Bassiouny ha osservato che, mentre l’iniziativa tenta di colmare un vuoto lasciato dalle istituzioni locali, ci sono molti ostacoli che non si possono superare senza il sostegno di queste istituzioni e le risorse disponibili.
“Ci sono migliaia di persone rapite da Gaza, ma il numero di avvocati partecipanti è limitato, non superiore a quattro, insieme al sostegno delle organizzazioni per i diritti HaMoked e Adalah. Queste migliaia necessitano di singole procure per individuarle. C’è anche la difficoltà di compilare nomi e comunicare con le famiglie delle persone scomparse a causa delle scarse infrastrutture e delle interruzioni delle comunicazioni a Gaza,” ha detto Bassiouny.
Abbiamo tentato di contattare gli avvocati palestinesi che detengono la cittadinanza israeliana coinvolti nell’iniziativa, ma hanno rifiutato di commentare a causa della delicatezza della questione.

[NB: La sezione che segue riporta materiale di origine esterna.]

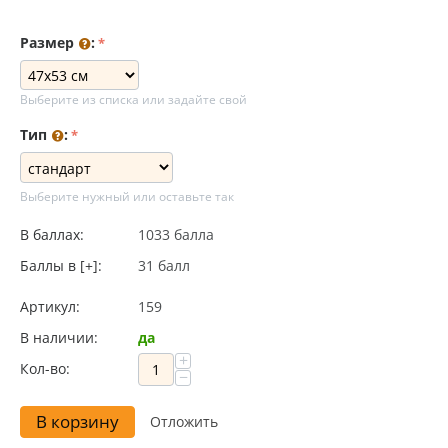
Размер
:
Выберите из списка или задайте свой
Тип
:
Выберите нужный или оставьте так
В баллах:
1033 балла
Баллы в [+]:
31 балл
Артикул:
159
В наличии:
да
+
Кол-во:
−
В корзину
Отложить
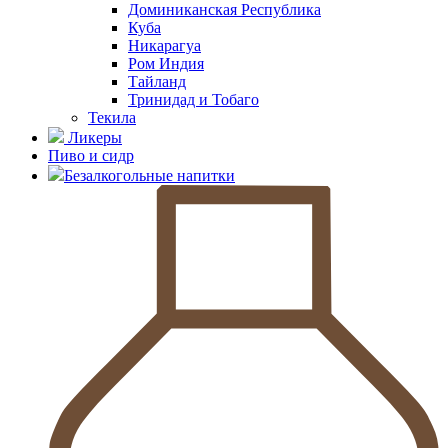
Доминиканская Республика
Куба
Никарагуа
Ром Индия
Тайланд
Тринидад и Тобаго
Текила
Ликеры
Пиво и сидр
Безалкогольные напитки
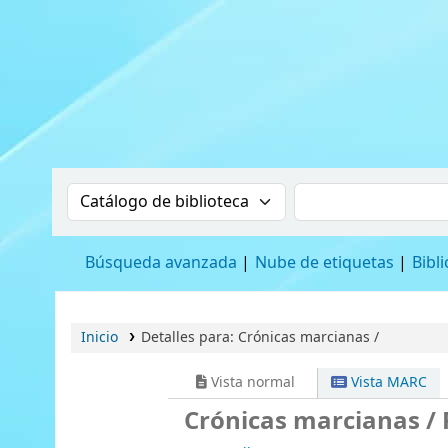
BIBLIOTECA HMS
Buscar en el catálogo por:
Buscar en el cat
Búsqueda avanzada
Nube de etiquetas
Bibl
Inicio
Detalles para:
Crónicas marcianas /
Vista normal
Vista MARC
Crónicas marcianas /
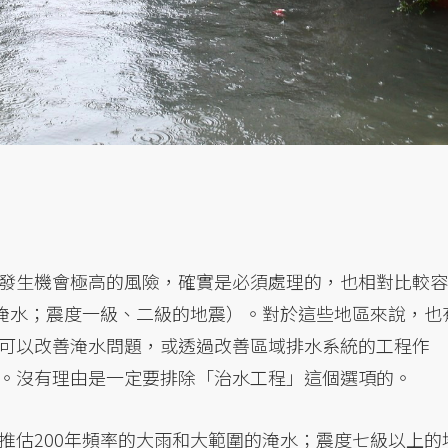
發生機會極高的風險，確實是必須處理的，也相對比較容
小淹水；震度一級、二級的地震）。對於這些地區來說，也
可以改善淹水問題，或透過改善區域排水系統的工程作
。沒有理由是一定要排除「治水工程」這個選項的。
推估200年頻率的大雨和大範圍的淹水；震度七級以上的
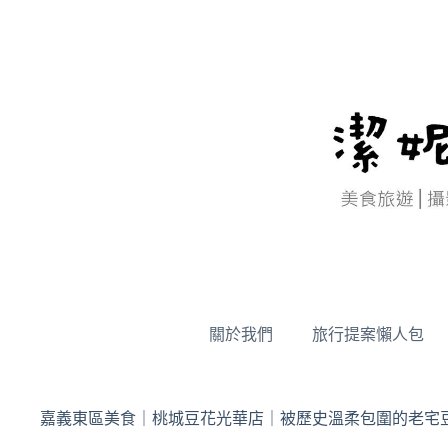
跳
至
主
要
內
容
關於我們
旅行提案懶人包
嘉義東區美食｜桃城豆花光華店｜被歷史溫柔包圍的老宅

Nuovo canale per le famiglie
Nisreen Dohan è sopraffatta dalla paura ogni volta che ricorda che suo figlio maggiore, Youssef, 21 anni, potrebbe essere in pericolo. Non ha alcuna informazione ufficiale sulla sua sorte da quando l’esercito israeliano lo ha arrestato lo scorso novembre a un posto di blocco militare vicino alla città di Hamad, a Nord-ovest di Khan Younis.

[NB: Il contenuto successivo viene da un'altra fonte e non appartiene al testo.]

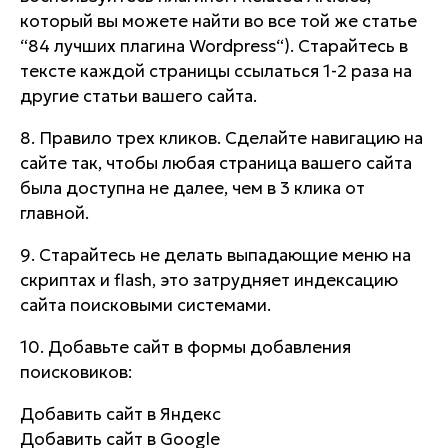
который вы можете найти во все той же статье
“84 лучших плагина Wordpress“). Старайтесь в
тексте каждой страницы ссылаться 1-2 раза на
другие статьи вашего сайта.
8. Правило трех кликов. Сделайте навигацию на
сайте так, чтобы любая страница вашего сайта
была доступна не далее, чем в 3 клика от
главной.
9. Старайтесь не делать выпадающие меню на
скриптах и flash, это затрудняет индексацию
сайта поисковыми системами.
10. Добавьте сайт в формы добавления
поисковиков:
Добавить сайт в Яндекс
Добавить сайт в Google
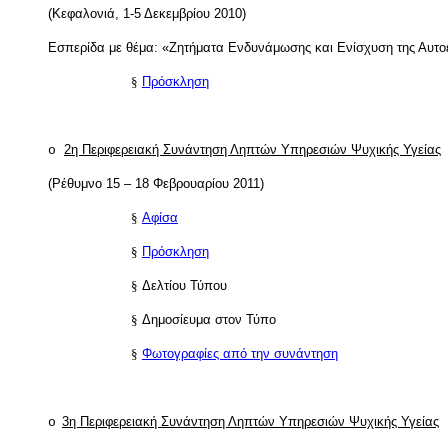
(Κεφαλονιά, 1-5 Δεκεμβρίου 2010)
Εσπερίδα με θέμα: «Ζητήματα Ενδυνάμωσης και Ενίσχυση της Αυτ
§
Πρόσκληση
2η Περιφερειακή Συνάντηση Ληπτών Υπηρεσιών Ψυχικής Υγείας
o
(Ρέθυμνο 15 – 18 Φεβρουαρίου 2011)
§
Αφίσα
§
Πρόσκληση
§
Δελτίου Τύπου
§
Δημοσίευμα στον Τύπο
§
Φωτογραφίες από την συνάντηση
3η Περιφερειακή Συνάντηση Ληπτών Υπηρεσιών Ψυχικής Υγείας
o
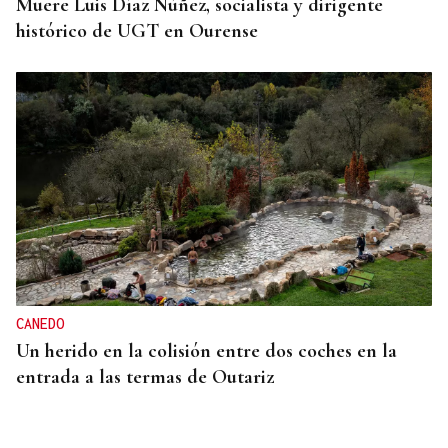
Muere Luis Díaz Núñez, socialista y dirigente
histórico de UGT en Ourense
CANEDO
Un herido en la colisión entre dos coches en la
entrada a las termas de Outariz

La madre affranta sfoglia spesso sul suo cellulare le foto del figlio, che studia ingegneria informatica all’Università islamica di Gaza. Ricorda i suoi ultimi istanti prima che l’esercito israeliano prendesse d’assalto la loro zona residenziale senza preavviso, costringendo i residenti a evacuare. Durante l’evacuazione, le forze israeliane ne hanno arrestato alcuni, compreso suo figlio.
Dopo la scomparsa del figlio, il marito di Dohan ha registrato tutte le informazioni, compresa la sua età e il numero della carta d’identità, presso il Comitato Internazionale della Croce Rossa e altre organizzazioni locali, ma senza alcun risultato. Negli ultimi mesi, Dohan e suo marito si sono rivolti ad avvocati che potessero fornire informazioni sul figlio, e l’iniziativa lanciata da Bassiouny è una di queste, nel tentativo di ricevere qualsiasi informazione, per quanto piccola, sulla sorte del loro figlio.
Dohan, 40 anni, piange intensamente ogni volta che sente parlare dell’uccisione di un palestinese nelle carceri israeliane senza l’annuncio del suo nome, alimentando il proprio timore che possa essere suo figlio. Secondo i racconti che ha sentito da coloro che sono stati recentemente rilasciati, i detenuti palestinesi sono stati sottoposti a gravi forme di tortura.
La stragrande maggioranza delle persone rapite comprende bambini, adolescenti, giovani tra i 18 e i 35 anni e anziani. Secondo Bassiouny, la maggior parte di loro sono stati arrestati ai posti di blocco militari israeliani che separano il Nord e il Sud della Striscia di Gaza, o durante la detenzione di persone intrappolate nei centri di accoglienza, personale medico e individui che hanno rifiutato di essere sfollati dalle loro case.
“Mio figlio è un cittadino palestinese civile che non ha alcun legame con alcuna attività politica ed è stato arrestato mentre spingeva la carrozzina di sua nonna, che non può camminare, attraverso il posto di blocco. Il semplice fatto di non fornire alcuna informazione su di lui costituisce un vero Crimine e aumenta le mie preoccupazioni sulla possibilità che sia sottoposto a torture diffuse come il resto delle persone prelevate con la forza”, ha concluso Dohan.